● **Requirement**
Begin with the line that holds "remote control: present". Output it and all remaining lines of the material, verbatim, ending with the last.

● **Dataset records**

━━━━━━━━━━

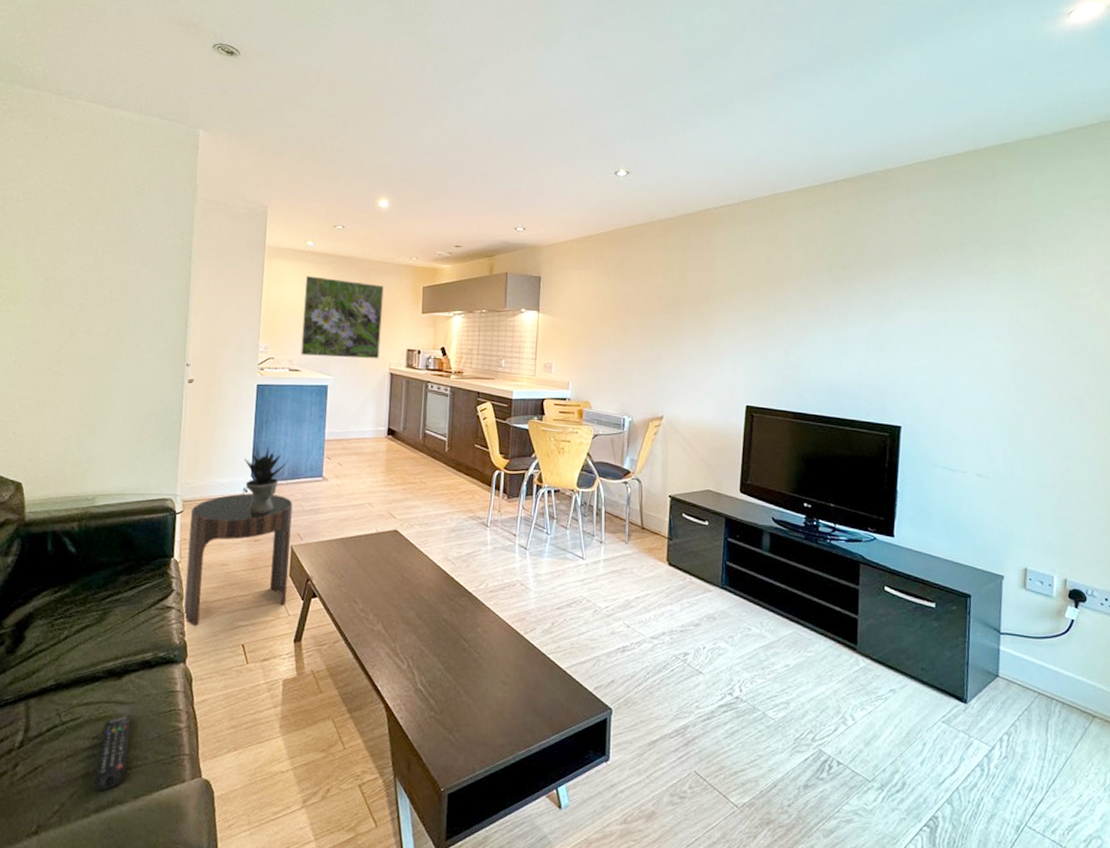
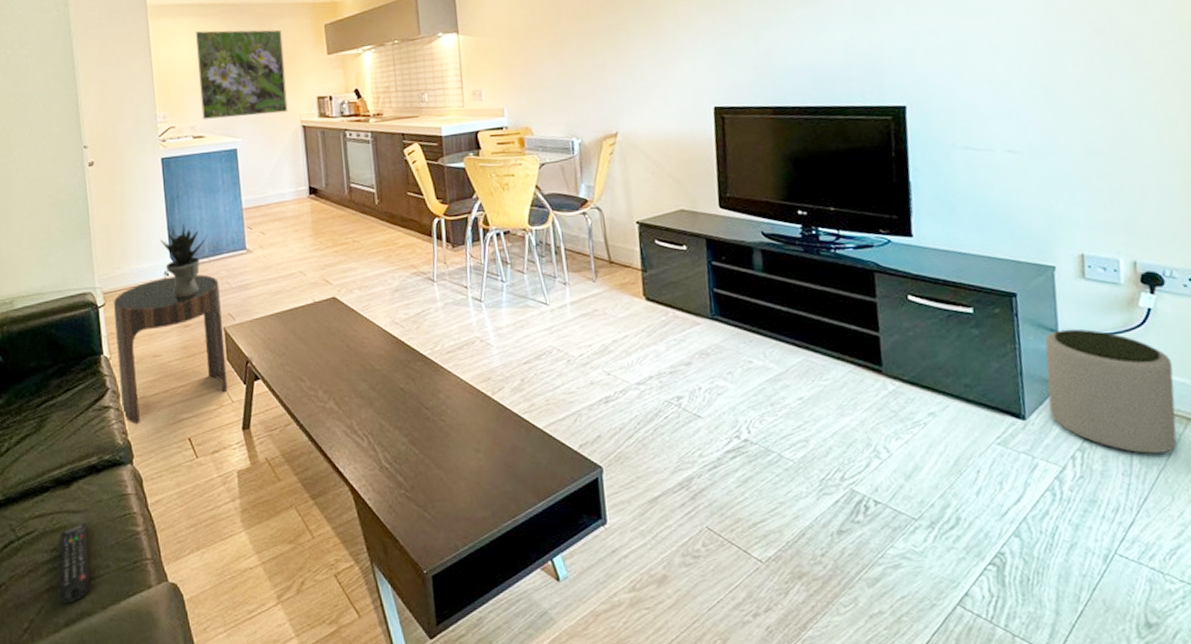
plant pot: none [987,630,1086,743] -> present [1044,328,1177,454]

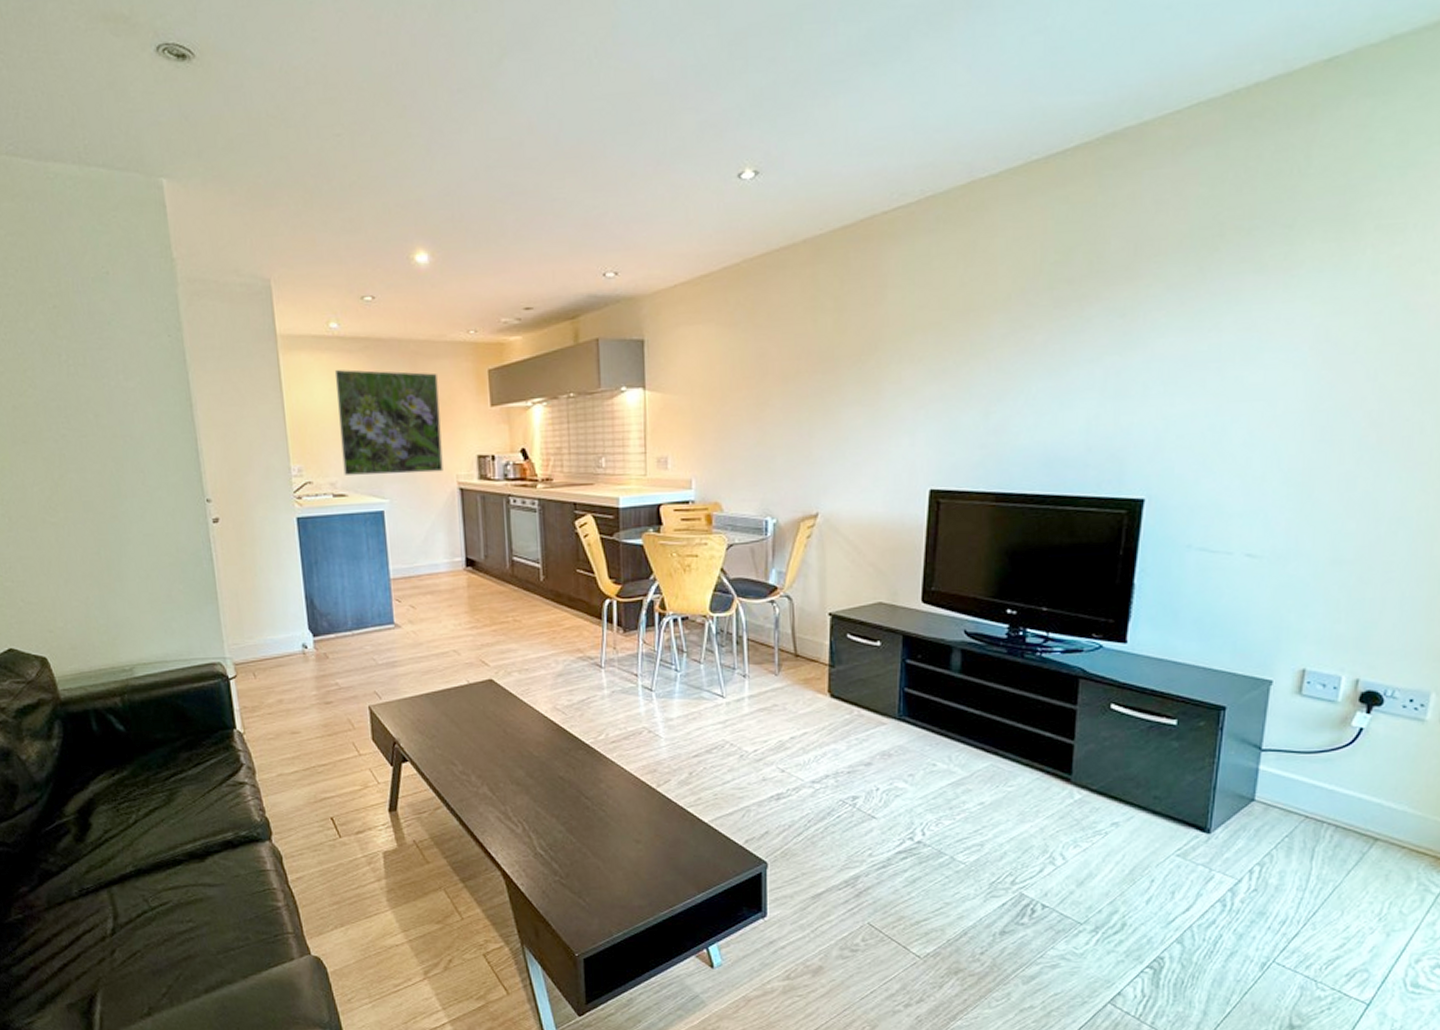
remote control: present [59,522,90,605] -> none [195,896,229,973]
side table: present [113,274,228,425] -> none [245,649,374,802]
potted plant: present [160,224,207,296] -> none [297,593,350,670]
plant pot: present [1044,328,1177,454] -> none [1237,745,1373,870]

━━━━━━━━━━

● **Solution**
remote control: present [59,522,90,605] -> none [195,896,229,973]
side table: present [113,274,228,425] -> none [245,649,374,802]
potted plant: present [160,224,207,296] -> none [297,593,350,670]
plant pot: present [1044,328,1177,454] -> none [1237,745,1373,870]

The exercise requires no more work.